As a tool, you should remember that AI is only there to suggest, and never make decisions or do any of the creative or substantive work for you. It is great for suggesting directions, spell checking and refining your edits, but it shouldn’t write your paper for you, or do your research for you either.
For the research process taught in INFO 1010 and other similar classes, Generative AI can be helpful for some of the minor parts of the process. An example of that is the brainstorming and background research part of the Planning stage of the process. It can help you generate ideas to consider, but it can’t make that decision for you. You get to decide what you write about and how you want to write it.
When using AI to brainstorm, you can take a broad topic and ask the AI tool to suggest some academic topic options for you to consider. It might have some background information on the topics it suggests, but since AI is not as up to date as other information sources such as Wikipedia, it definitely shouldn’t be the only source you use.
Another thing AI is helpful for is figuring out the academic keywords for a topic. Often we can only think of and explain our topics in the vernacular, or natural language. AI can be a helpful tool for brainstorming those keywords and translating natural language into academic keywords and language.
Hallucinations: You should also always fact check AI, because it is prone to “hallucinate” sources and quotes. If AI doesn’t know the answer, it will make stuff up. We call these hallucinations. In research, AI will fabricate sources that don’t exist, but look genuine because they are based on other real sources, etc.
Don’t use Generative AI to create your citations. This is another instance where the AI will hallucinate and create fake sources. It’s better to use a citation generator and then proofread, because even citation generators are liable to make mistakes.
Another downside of using AI is that it will only summarize the known knowledge on any topic. It will be outdated, since the language models are not trained on the very latest resources, and it will not have anything new or interesting. AI will give you very basic ideas that have been used a lot without anything necessarily interesting and definitely not groundbreaking. Don’t limit yourself to just what it suggests. It’s a starting point, not the ending point. As always, you should be making the decisions and exploring further than AI will.

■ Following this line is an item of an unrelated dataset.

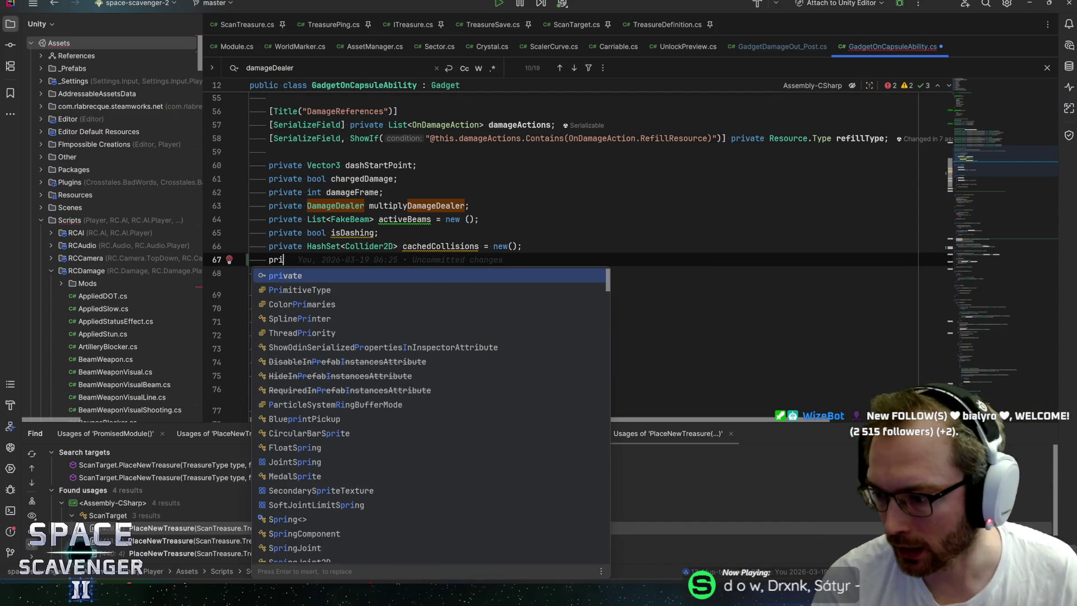
key(BackSpace)
key(BackSpace)
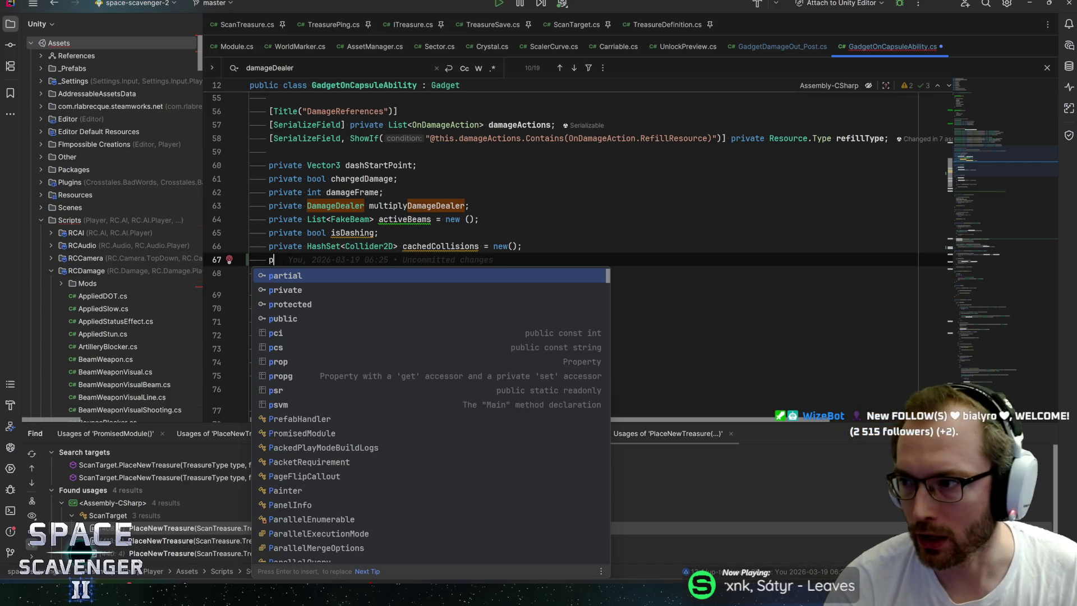
text(rivate Mod)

Generative AI is also only able to use what is freely available on the internet, where so much of the best resources are behind a paywall, so the quality of what Gen AI is able to access isn't high enough for academic writing, or it will just use what little is available. This will make anything it creates at a subpar standard, especially if it’s hallucinating sources, and will not be doing you any favors if you rely on it for this type of work.

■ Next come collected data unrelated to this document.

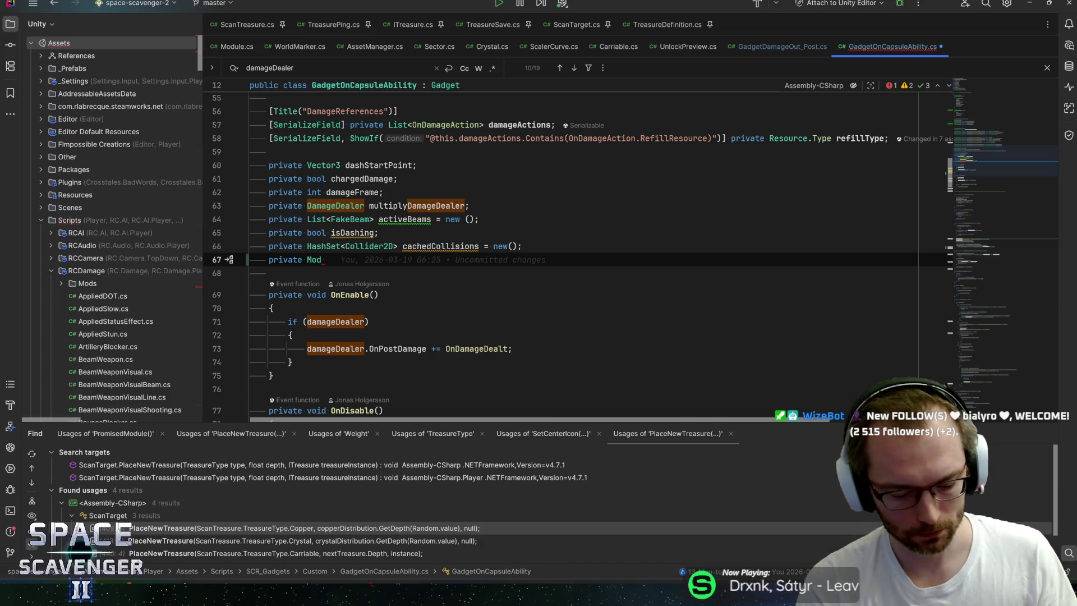
text(laser)
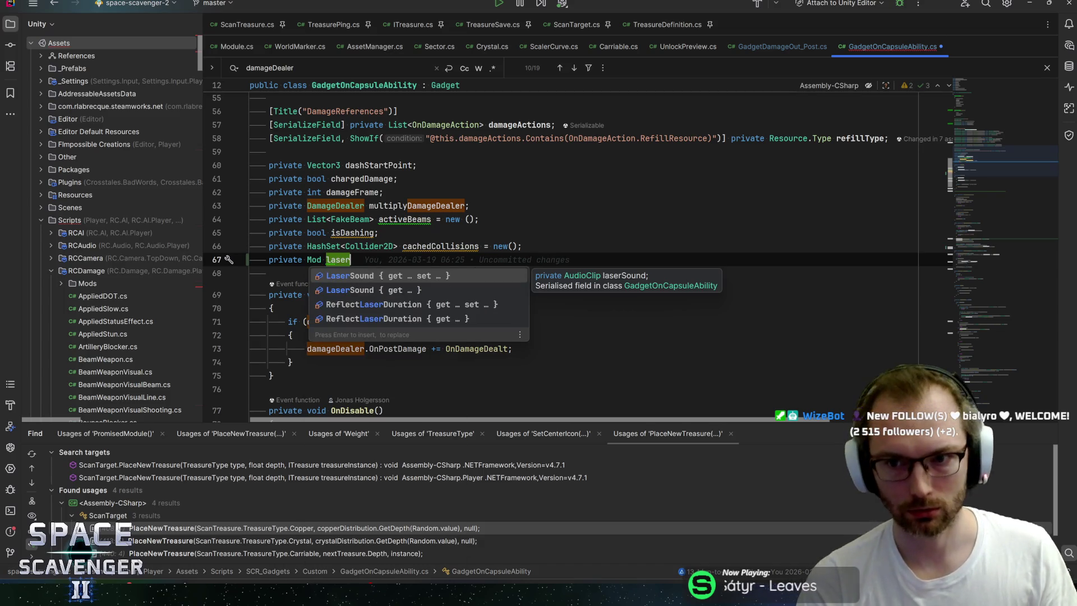
mouse_move(1008, 151)
mouse_down()
mouse_move(996, 114)
mouse_move(990, 199)
mouse_move(992, 160)
mouse_up()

When using Generative AI for brainstorming, be sure to be very specific in what you are asking, such as asking for academic or scholarly topic options, to make sure you are considering the right kind of topic for your research.
Generative AI can also help you brainstorm keywords, helping you translate your words from the vernacular or everyday language to academic wording. Be sure to specify that you need academic or scholarly, etc., so it knows what you are looking for, and that vernacular is less helpful.
Once again, it’s up to you to sort through the options given and see if they are worth using. Never just take anything provided by a Generative AI at face value, but always sort, screen, and fact check the results, and then use the results to make your work easier and better. Never let Generative AI replace your own thinking. You have to make the decisions.